KLXP
- Randsburg, California; United States;
- Frequency: 89.7 MHz

Programming
- Format: Christian adult contemporary
- Network: K-Love

Ownership
- Owner: Educational Media Foundation

History
- First air date: February 3, 1991
- Former call signs: KGBM (1989–2016)

Technical information
- Licensing authority: FCC
- Facility ID: 24706
- Class: B
- ERP: 6,800 watts
- HAAT: 397 meters (1,302 ft)
- Translator: 95.1 K236AW (Lancaster)

Links
- Public license information: Public file; LMS;
- Website: K-Love

= KLXP =

KLXP (89.7 FM, "K-Love") is a non-commercial radio station that is licensed to Randsburg, California and serves Ridgecrest, California City, and the Antelope Valley. The station is owned by Educational Media Foundation and broadcasts the Christian adult contemporary format of its nationally syndicated K-Love network. KLXP is simulcast on translator station K236AW (95.1 FM) in Lancaster, California.

==History==
The station first signed on February 3, 1991 as KGBM. Originally owned by Palmdale-based Grace Broadcasting, it aired a Christian music and talk format.

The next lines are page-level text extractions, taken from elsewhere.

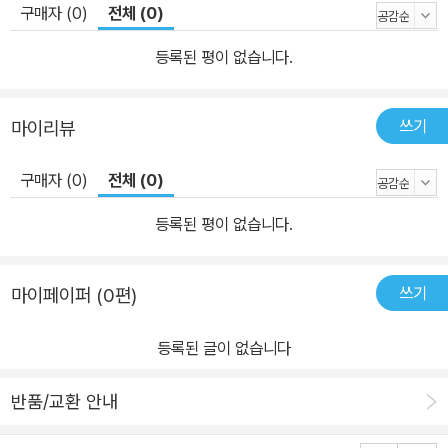
구매자 (0)
전체 (0)
등록된 평이 없습니다.
쓰기
마이리뷰
구매자 (0)
전체 (0)
등록된 평이 없습니다.
쓰기
마이페이퍼 (0편)
등록된 글이 없습니다
반품/교환 안내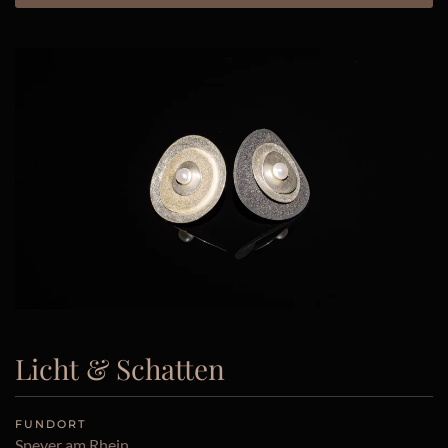
Licht & Schatten
FUNDORT
Speyer am Rhein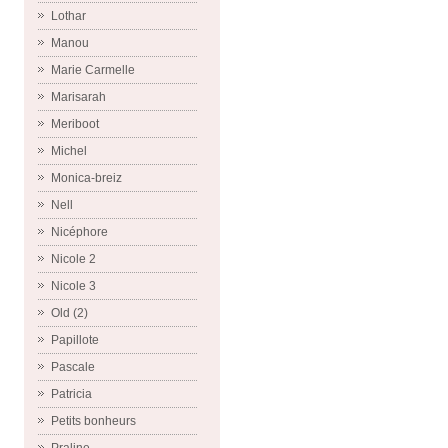
Lothar
Manou
Marie Carmelle
Marisarah
Meriboot
Michel
Monica-breiz
Nell
Nicéphore
Nicole 2
Nicole 3
Old (2)
Papillote
Pascale
Patricia
Petits bonheurs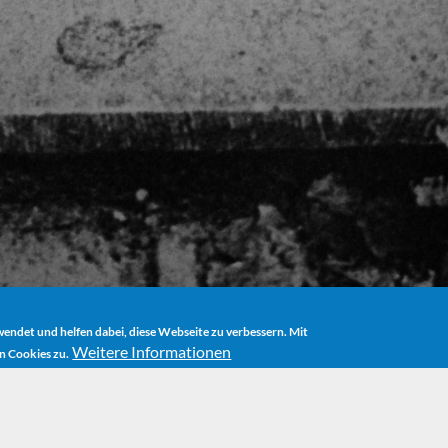
ndet und helfen dabei, diese Webseite zu verbessern. Mit
Weitere Informationen
n Cookies zu.
E
BOOKS
MOMO UND DIE ZEITDIEBE (MOMO AND THE TIME THI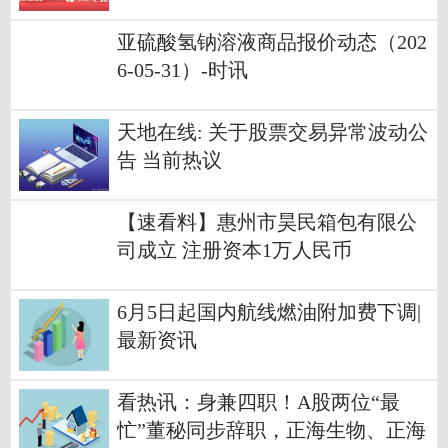
亚硫酸氢钠溶液商品报价动态（202
6-05-31）-时讯
天地在线: 关于股票交易异常波动公
告 当前热议
【速看料】惠州市昊民箱包有限公
司成立 注册资本1万人民币
6月5日起国内航线燃油附加费下调|
最新资讯
看热讯：身兼四职！A股两位“最
忙”董秘同步辞职，正海生物、正海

In 2002, Grace Broadcasting sold KGBM to Educational Media Foundation (EMF) for an undisclosed amount. EMF then flipped the station to its Air1 network, which at the time broadcast a Christian rock format.

On July 8, 2016, the station changed its call sign to KLXP and began airing K-Love, EMF's Christian adult contemporary music network.